Exercise input:
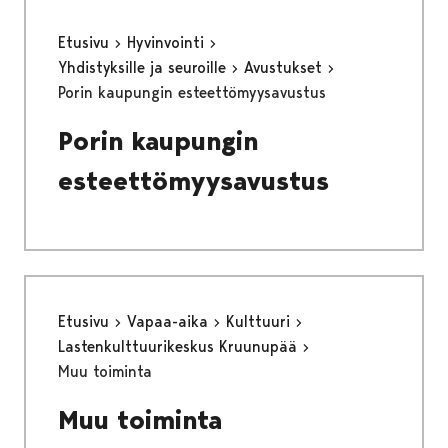
Etusivu
Hyvinvointi
Yhdistyksille ja seuroille
Avustukset
Porin kaupungin esteettömyysavustus
Porin kaupungin
esteettömyysavustus
Etusivu
Vapaa-aika
Kulttuuri
Lastenkulttuurikeskus Kruunupää
Muu toiminta
Muu toiminta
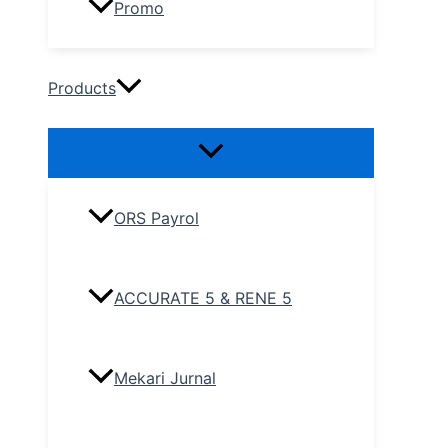
Promo
Products
ORS Payrol
ACCURATE 5 & RENE 5
Mekari Jurnal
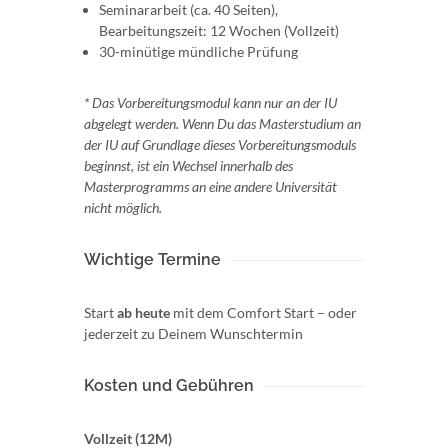
Seminararbeit (ca. 40 Seiten),
Bearbeitungszeit: 12 Wochen (Vollzeit)
30-minütige mündliche Prüfung
* Das Vorbereitungsmodul kann nur an der IU
abgelegt werden. Wenn Du das Masterstudium an
der IU auf Grundlage dieses Vorbereitungsmoduls
beginnst, ist ein Wechsel innerhalb des
Masterprogramms an eine andere Universität
nicht möglich.
Wichtige Termine
Start
ab heute
mit dem Comfort Start – oder
jederzeit zu Deinem Wunschtermin
Kosten und Gebühren
Vollzeit (12M)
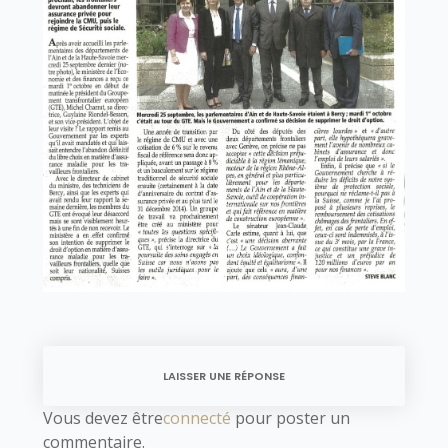
LAISSER UNE RÉPONSE
Vous devez être
connecté
pour poster un
commentaire.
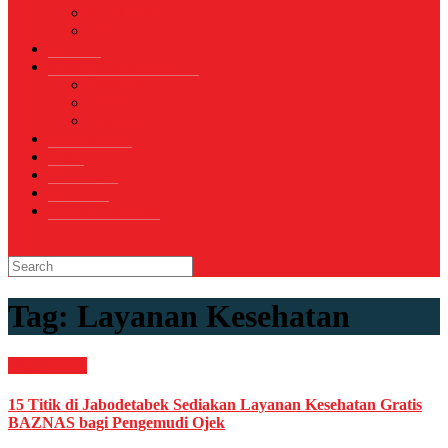
Sepak Bola
Voli
TELCO
WISATA & KULINER
Destinasi
Hotel
Restoran
OTOMOTIF
Opini
Voicemagz
RAGAM
RELIGI ISLAMI
Tag:
Layanan Kesehatan
Megapolitan
15 Titik di Jabodetabek Sediakan Layanan Kesehatan Gratis
BAZNAS bagi Pengemudi Ojek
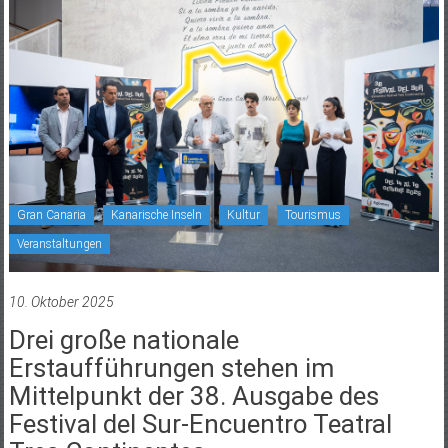
Gran Canaria
Kanarische Inseln
Kultur
Tourismus
Veranstaltungen
10. Oktober 2025
Drei große nationale
Erstaufführungen stehen im
Mittelpunkt der 38. Ausgabe des
Festival del Sur-Encuentro Teatral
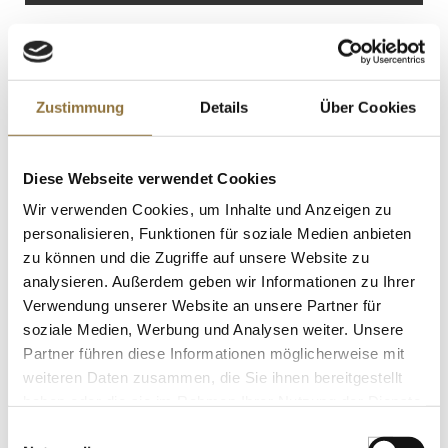
Salz
0.03 g
TossIt, Filter/Teebeutel mit Kordelzug
zum Selberbefüllen, 50 St
Art.Nr.:46702
Zustimmung
Details
Über Cookies
KENNZEICHNUNGEN U. SPEZIFIKATIONEN
Diese Webseite verwendet Cookies
€ 6,24
Wir verwenden Cookies, um Inhalte und Anzeigen zu
personalisieren, Funktionen für soziale Medien anbieten
zu können und die Zugriffe auf unsere Website zu
St.
analysieren. Außerdem geben wir Informationen zu Ihrer
Verwendung unserer Website an unsere Partner für
Peta Crispy (Knallbrause), Kupfer,
soziale Medien, Werbung und Analysen weiter. Unsere
Bitterschoko ummantelt, Wetproof, 900
Partner führen diese Informationen möglicherweise mit
g
Art.Nr.:38455
weiteren Daten zusammen, die Sie ihnen bereitgestellt
haben oder die sie im Rahmen Ihrer Nutzung der Dienste
gesammelt haben.
Einwilligungsauswahl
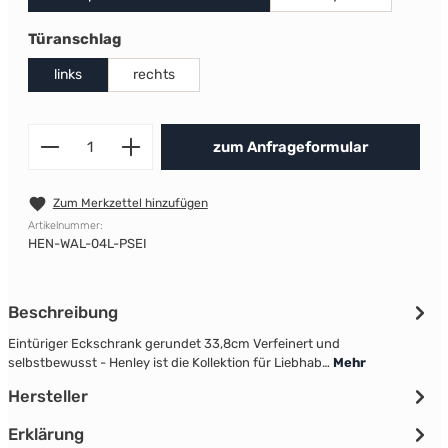
auswählen
Türanschlag
links
rechts
Produkt Anzahl: Gib den gewünscht
zum Anfrageformular
Zum Merkzettel hinzufügen
Artikelnummer:
HEN-WAL-04L-PSEI
Beschreibung
Eintüriger Eckschrank gerundet 33,8cm Verfeinert und
selbstbewusst - Henley ist die Kollektion für Liebhab…
Mehr
Hersteller
Erklärung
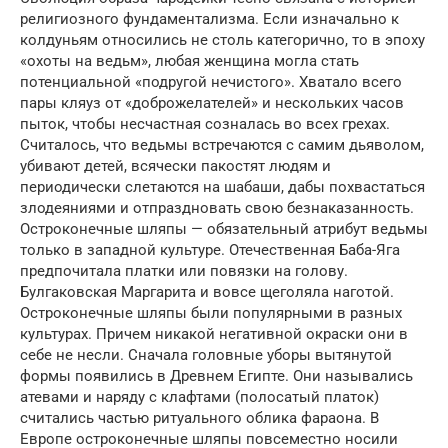
религиозного фундаментализма. Если изначально к
колдуньям относились не столь категорично, то в эпоху
«охоты на ведьм», любая женщина могла стать
потенциальной «подругой нечистого». Хватало всего
пары кляуз от «доброжелателей» и нескольких часов
пыток, чтобы несчастная созналась во всех грехах.
Считалось, что ведьмы встречаются с самим дьяволом,
убивают детей, всячески пакостят людям и
периодически слетаются на шабаши, дабы похвастаться
злодеяниями и отпраздновать свою безнаказанность.
Остроконечные шляпы — обязательный атрибут ведьмы
только в западной культуре. Отечественная Баба-Яга
предпочитала платки или повязки на голову.
Булгаковская Маргарита и вовсе щеголяла наготой.
Остроконечные шляпы были популярными в разных
культурах. Причем никакой негативной окраски они в
себе не несли. Сначала головные уборы вытянутой
формы появились в Древнем Египте. Они назывались
атевами и наряду с клафтами (полосатый платок)
считались частью ритуального облика фараона. В
Европе остроконечные шляпы повсеместно носили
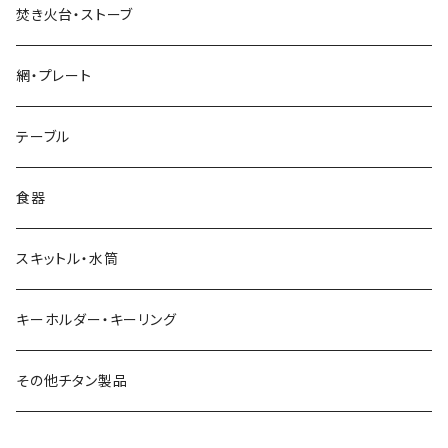
V字型
シェラカップ
焚き火台・ストーブ
Y字型
ダブルウォールカップ
網・プレート
リッド（蓋）
テーブル
食器
スキットル・水筒
キーホルダー・キーリング
その他チタン製品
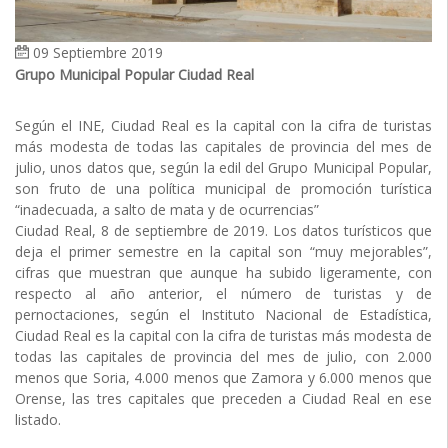
09 Septiembre 2019
Grupo Municipal Popular Ciudad Real
Según el INE, Ciudad Real es la capital con la cifra de turistas
más modesta de todas las capitales de provincia del mes de
julio, unos datos que, según la edil del Grupo Municipal Popular,
son fruto de una política municipal de promoción turística
“inadecuada, a salto de mata y de ocurrencias”
Ciudad Real, 8 de septiembre de 2019. Los datos turísticos que
deja el primer semestre en la capital son “muy mejorables”,
cifras que muestran que aunque ha subido ligeramente, con
respecto al año anterior, el número de turistas y de
pernoctaciones, según el Instituto Nacional de Estadística,
Ciudad Real es la capital con la cifra de turistas más modesta de
todas las capitales de provincia del mes de julio, con 2.000
menos que Soria, 4.000 menos que Zamora y 6.000 menos que
Orense, las tres capitales que preceden a Ciudad Real en ese
listado.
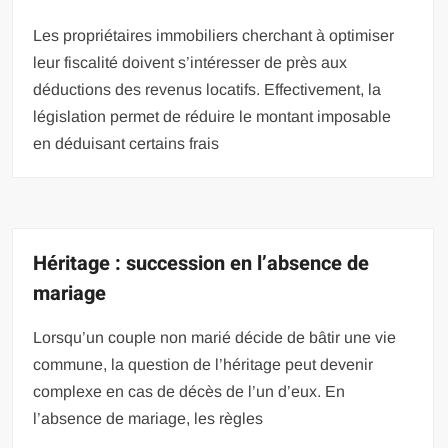
Les propriétaires immobiliers cherchant à optimiser
leur fiscalité doivent s’intéresser de près aux
déductions des revenus locatifs. Effectivement, la
législation permet de réduire le montant imposable
en déduisant certains frais
Héritage : succession en l’absence de
mariage
Lorsqu’un couple non marié décide de bâtir une vie
commune, la question de l’héritage peut devenir
complexe en cas de décès de l’un d’eux. En
l’absence de mariage, les règles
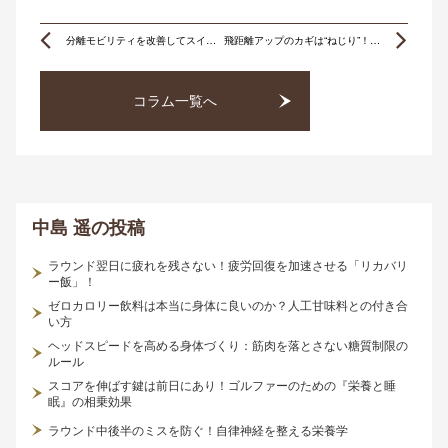
Prev
Ne
分離モビリティを改善してスイング効率アップ！
飛距離アップのカギは“ねじり”！上半身をしなやかにする簡単トレーニング4選
コラム一覧へ
中島 遥
の投稿
ラウンド翌日に疲れを残さない！疲労回復を加速させる「リカバリ
ー飯」！
ゼロカロリー飲料は本当に身体に良いのか？人工甘味料との付き合
い方
ヘッドスピードを高める身体づくり：筋肉を落とさない糖質制限の
ルール
スコアを伸ばす鍵は前日にあり！ゴルファーのための『栄養と睡
眠』の相乗効果
ラウンド中後半のミスを防ぐ！自律神経を整える栄養学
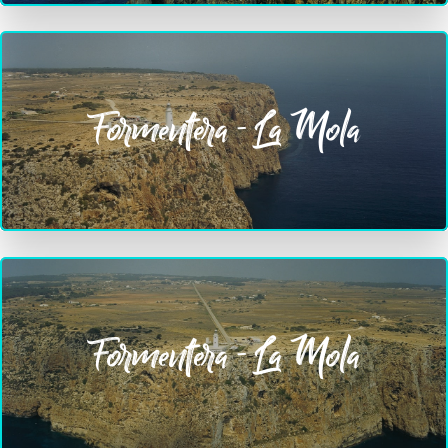
Formentera - La Mola
Formentera - La Mola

Work to be completed: Print an exact copy of the lines above, from the one containing "Европе остроконечные шляпы повсеместно носили" through the one containing "Ciudad Real, 8", and leave out the pictures.

Problem solution:
Европе остроконечные шляпы повсеместно носили
V字型
シェラカップ
焚き火台・ストーブ
Y字型
ダブルウォールカップ
網・プレート
リッド（蓋）
テーブル
食器
スキットル・水筒
キーホルダー・キーリング
その他チタン製品
09 Septiembre 2019
Grupo Municipal Popular Ciudad Real
Según el INE, Ciudad Real es la capital con la cifra de turistas
más modesta de todas las capitales de provincia del mes de
julio, unos datos que, según la edil del Grupo Municipal Popular,
son fruto de una política municipal de promoción turística
“inadecuada, a salto de mata y de ocurrencias”
Ciudad Real, 8 de septiembre de 2019. Los datos turísticos que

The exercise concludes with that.